* _Task 1_
Answer these questions from the thread on Havanese coat colors:
(a) What determines whether a Havanese is a chocolate?
(b) What skin color should all red Havanese have?
(c) What should be the very last consideration when choosing a puppy?
* _Task 2_
Reproduce the part of the thread on Havanese coat colors that runs from "## krandall (Jun" to "breed for color.".

* _Provided passage_

+-------+

I am thinking of getting two puppies. I know it will be crazy but I am now a stay at home mom, with two daughters in college, lol! So I have plenty of time. I think I want a boy and a girl and no two girls, been there done that NO thanks!
I read two posts that talked about reds! is this another name for chocolate Havanese? If not what is a red?
Thanks
Good luck


----------



## krandall (Jun 11, 2009)

Chocdiva1 said:


> I am thinking of getting two puppies. I know it will be crazy but I am now a stay at home mom, with two daughters in college, lol! So I have plenty of time. I think I want a boy and a girl and no two girls, been there done that NO thanks!
> I read two posts that talked about reds! is this another name for chocolate Havanese? If not what is a red?
> Thanks
> Good luck


No, red has nothing to do with chocolate. Chocolates are determined by the color of their skin, not their hair. You can have a "chocolate" with a completely white coat, but with brown skin around their eyes, on their nose and the pads of their feet. Of course, breeders who like chocolate TRY to breed for as deep a chocolate as possible because that's what consumers want. But I don't believe that people should breed for color.

Red is even less common in the breed than chocolate, and can come from two different set of genes. One is related to black and one is related to sable. The reds that are related to black are often "clear reds" with no black tips on the coat. The ones related to sable usually do have back tips on the coat. ALL red Havanese should have black skin, like every other color except chocolate. Like every other Havanese color, there are LOTS of "modifier" genes that can make the coat darker or lighter, or make it fade over time. So just because you get a red puppy doesn't mean that the dog will be red as an adult.

Red Havanese are lovely, but please dont choose a Havanese based on color. There are no guarantees that the color will stay for one thing. Choose a puppy based on these factors first:

1. Health testing of the parents and health of the pup
2. Temperament of the parents and the pup
3. Reputable breeder (though if they are attending to the first two, they probably ARE a reputable breeder)

Gender isn't very important with Havanese. Unlike some breeds, temperamentally, girls and boys are pretty similar. There are individual differences, but much less based on gender.

And color should be the very LAST consideration (if it is considered at all) It has been said that color in Havanese puppies are like a box of chocolates. You can never tell for sure exactly what you're going to get!


----------

+-------+

* _Page images and extracted text_
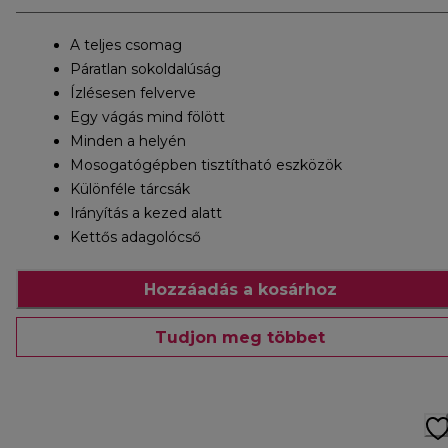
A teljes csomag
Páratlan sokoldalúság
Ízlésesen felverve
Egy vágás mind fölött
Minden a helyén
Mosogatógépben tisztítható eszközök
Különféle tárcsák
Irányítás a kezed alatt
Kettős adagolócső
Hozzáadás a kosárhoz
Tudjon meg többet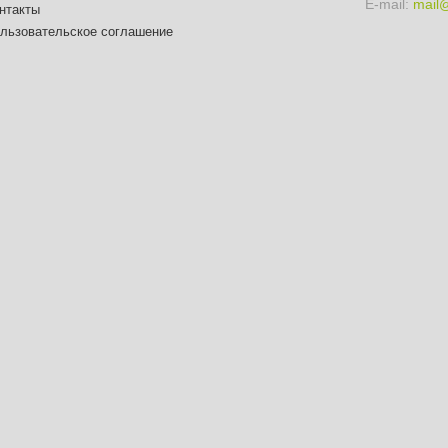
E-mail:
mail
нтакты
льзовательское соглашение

+-------+

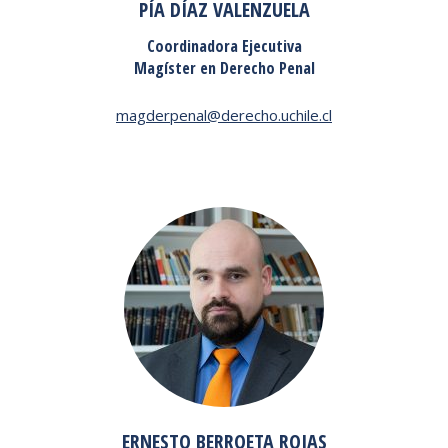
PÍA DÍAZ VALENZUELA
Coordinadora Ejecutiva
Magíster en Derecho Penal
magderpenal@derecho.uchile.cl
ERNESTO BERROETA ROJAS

+-------+

* _Exercise solution 1_
(a) The color of its skin, not its hair.
(b) Black skin.
(c) Color.

* _Exercise solution 2_
## krandall (Jun 11, 2009)

Chocdiva1 said:


> I am thinking of getting two puppies. I know it will be crazy but I am now a stay at home mom, with two daughters in college, lol! So I have plenty of time. I think I want a boy and a girl and no two girls, been there done that NO thanks!
> I read two posts that talked about reds! is this another name for chocolate Havanese? If not what is a red?
> Thanks
> Good luck


No, red has nothing to do with chocolate. Chocolates are determined by the color of their skin, not their hair. You can have a "chocolate" with a completely white coat, but with brown skin around their eyes, on their nose and the pads of their feet. Of course, breeders who like chocolate TRY to breed for as deep a chocolate as possible because that's what consumers want. But I don't believe that people should breed for color.